[[ DATA EXCERPTS, beginning ]]

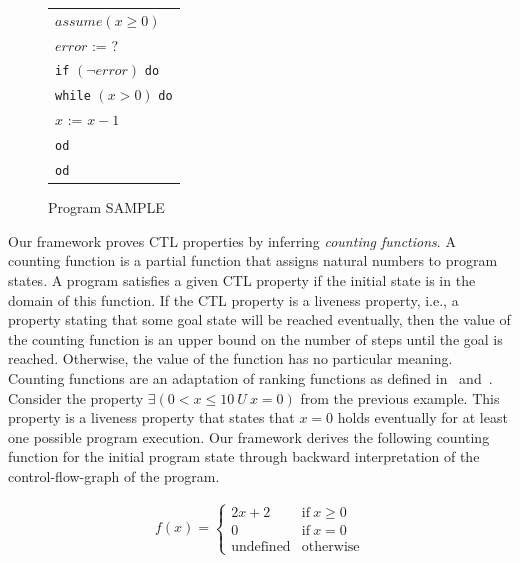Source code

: \documentclass[11pt,a4paper,titlepage]{article}
\theoremstyle{definition}
\begin{document}
\begin{figure}
    \begin{center}
        \begin{tabular}{l}
            $assume(x \geq 0)$ \\
            $error$ := ? \\
            \texttt{if} $(\neg error)$ \texttt{do} \\
            \hspace{1em}\texttt{while} $(x > 0)$ \texttt{do} \\
            \hspace{2em}$x$ := $x - 1$ \\
            \hspace{1em}\texttt{od}\\
            \texttt{od}
        \end{tabular}
    \end{center}
    \vspace{-1em}
    \caption{Program \textsf{SAMPLE}}
    \label{fig:introduction_sample}
\end{figure}

Our framework proves CTL properties by inferring \emph{counting functions}. 
A counting function is a partial function that assigns 
natural numbers to program states. A program satisfies a given CTL property if the initial state is in the domain of this function. 
If the CTL property is a liveness property, i.e., a property stating that some goal state will be reached eventually, 
then the value of the counting function is an upper bound on the number of steps until the goal is reached. 
Otherwise, the value of the function has no particular meaning. Counting functions are an adaptation of ranking functions 
as defined in~\cite{CousotCousot-POPL12} and~\cite{UrbanM-VMCAI15}.\\

Consider the property 
$\exists(0 < x \leq 10 \ U \ x = 0)$ from the previous example. This property is a liveness property that states that $x = 0$ holds eventually for at least
one possible program execution. Our framework derives the following counting function for the initial program state 
through backward interpretation of the control-flow-graph of the program. 

\begin{align*}
f(x) = \begin{cases}
    2x + 2 & \text{if} \ x \geq 0 \\
    0 & \text{if} \ x = 0 \\
    \text{undefined}    & \text{otherwise}
\end{cases}
\end{align*}
\end{document}
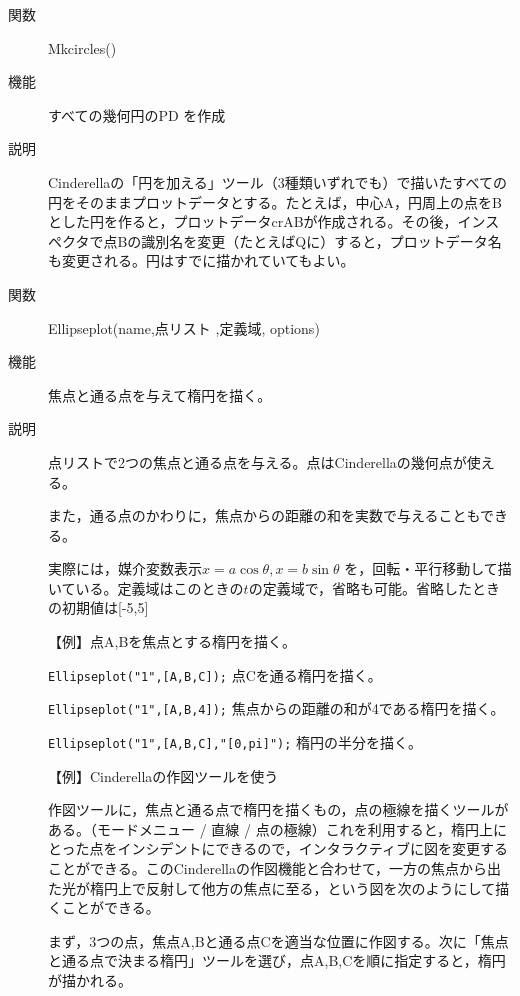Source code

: \documentclass[papersize,a4paper,12pt,uplatex]{jsarticle}
\begin{document}
\begin{description}

\vspace{\baselineskip}
\hypertarget{mkcircles}{}
\item[関数]  Mkcircles()
\item[機能]  すべての幾何円のPD を作成
\item[説明]  Cinderellaの「円を加える」ツール（3種類いずれでも）で描いたすべての円をそのままプロットデータとする。たとえば，中心A，円周上の点をBとした円を作ると，プロットデータcrABが作成される。その後，インスペクタで点Bの識別名を変更（たとえばQに）すると，プロットデータ名も変更される。円はすでに描かれていてもよい。

\vspace{\baselineskip}
\hypertarget{ellipseplot}{}
\item[関数]  Ellipseplot(name,点リスト ,定義域, options)
\item[機能]  焦点と通る点を与えて楕円を描く。
\item[説明]  点リストで2つの焦点と通る点を与える。点はCinderellaの幾何点が使える。

  また，通る点のかわりに，焦点からの距離の和を実数で与えることもできる。
  
  実際には，媒介変数表示$x=a \cos \theta,x=b \sin \theta$ を，回転・平行移動して描いている。定義域はこのときの$t$の定義域で，省略も可能。省略したときの初期値は[-5,5]

\vspace{\baselineskip}
【例】点A,Bを焦点とする楕円を描く。

\verb|Ellipseplot("1",[A,B,C]);|   点Cを通る楕円を描く。

\verb|Ellipseplot("1",[A,B,4]);|   焦点からの距離の和が4である楕円を描く。

\verb|Ellipseplot("1",[A,B,C],"[0,pi]");|   楕円の半分を描く。

\vspace{\baselineskip}
【例】Cinderellaの作図ツールを使う

作図ツールに，焦点と通る点で楕円を描くもの，点の極線を描くツールがある。（モードメニュー / 直線 / 点の極線）これを利用すると，楕円上にとった点をインシデントにできるので，インタラクティブに図を変更することができる。このCinderellaの作図機能と合わせて，一方の焦点から出た光が楕円上で反射して他方の焦点に至る，という図を次のようにして描くことができる。

まず，3つの点，焦点A,Bと通る点Cを適当な位置に作図する。次に「焦点と通る点で決まる楕円」ツールを選び，点A,B,Cを順に指定すると，楕円が描かれる。


\end{description}
\end{document}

[[ DATA EXCERPTS, end ]]

■ **YOUR OBJECTIVE**
Without any pictures, output the entries above exactly as they appear.

■ **TASK ANSWER**
Source code

: \documentclass[11pt,a4paper,titlepage]{article}
\theoremstyle{definition}
\begin{document}
\begin{figure}
    \begin{center}
        \begin{tabular}{l}
            $assume(x \geq 0)$ \\
            $error$ := ? \\
            \texttt{if} $(\neg error)$ \texttt{do} \\
            \hspace{1em}\texttt{while} $(x > 0)$ \texttt{do} \\
            \hspace{2em}$x$ := $x - 1$ \\
            \hspace{1em}\texttt{od}\\
            \texttt{od}
        \end{tabular}
    \end{center}
    \vspace{-1em}
    \caption{Program \textsf{SAMPLE}}
    \label{fig:introduction_sample}
\end{figure}

Our framework proves CTL properties by inferring \emph{counting functions}. 
A counting function is a partial function that assigns 
natural numbers to program states. A program satisfies a given CTL property if the initial state is in the domain of this function. 
If the CTL property is a liveness property, i.e., a property stating that some goal state will be reached eventually, 
then the value of the counting function is an upper bound on the number of steps until the goal is reached. 
Otherwise, the value of the function has no particular meaning. Counting functions are an adaptation of ranking functions 
as defined in~\cite{CousotCousot-POPL12} and~\cite{UrbanM-VMCAI15}.\\

Consider the property 
$\exists(0 < x \leq 10 \ U \ x = 0)$ from the previous example. This property is a liveness property that states that $x = 0$ holds eventually for at least
one possible program execution. Our framework derives the following counting function for the initial program state 
through backward interpretation of the control-flow-graph of the program. 

\begin{align*}
f(x) = \begin{cases}
    2x + 2 & \text{if} \ x \geq 0 \\
    0 & \text{if} \ x = 0 \\
    \text{undefined}    & \text{otherwise}
\end{cases}
\end{align*}
\end{document}
Source code

: \documentclass[papersize,a4paper,12pt,uplatex]{jsarticle}
\begin{document}
\begin{description}

\vspace{\baselineskip}
\hypertarget{mkcircles}{}
\item[関数]  Mkcircles()
\item[機能]  すべての幾何円のPD を作成
\item[説明]  Cinderellaの「円を加える」ツール（3種類いずれでも）で描いたすべての円をそのままプロットデータとする。たとえば，中心A，円周上の点をBとした円を作ると，プロットデータcrABが作成される。その後，インスペクタで点Bの識別名を変更（たとえばQに）すると，プロットデータ名も変更される。円はすでに描かれていてもよい。

\vspace{\baselineskip}
\hypertarget{ellipseplot}{}
\item[関数]  Ellipseplot(name,点リスト ,定義域, options)
\item[機能]  焦点と通る点を与えて楕円を描く。
\item[説明]  点リストで2つの焦点と通る点を与える。点はCinderellaの幾何点が使える。

  また，通る点のかわりに，焦点からの距離の和を実数で与えることもできる。
  
  実際には，媒介変数表示$x=a \cos \theta,x=b \sin \theta$ を，回転・平行移動して描いている。定義域はこのときの$t$の定義域で，省略も可能。省略したときの初期値は[-5,5]

\vspace{\baselineskip}
【例】点A,Bを焦点とする楕円を描く。

\verb|Ellipseplot("1",[A,B,C]);|   点Cを通る楕円を描く。

\verb|Ellipseplot("1",[A,B,4]);|   焦点からの距離の和が4である楕円を描く。

\verb|Ellipseplot("1",[A,B,C],"[0,pi]");|   楕円の半分を描く。

\vspace{\baselineskip}
【例】Cinderellaの作図ツールを使う

作図ツールに，焦点と通る点で楕円を描くもの，点の極線を描くツールがある。（モードメニュー / 直線 / 点の極線）これを利用すると，楕円上にとった点をインシデントにできるので，インタラクティブに図を変更することができる。このCinderellaの作図機能と合わせて，一方の焦点から出た光が楕円上で反射して他方の焦点に至る，という図を次のようにして描くことができる。

まず，3つの点，焦点A,Bと通る点Cを適当な位置に作図する。次に「焦点と通る点で決まる楕円」ツールを選び，点A,B,Cを順に指定すると，楕円が描かれる。


\end{description}
\end{document}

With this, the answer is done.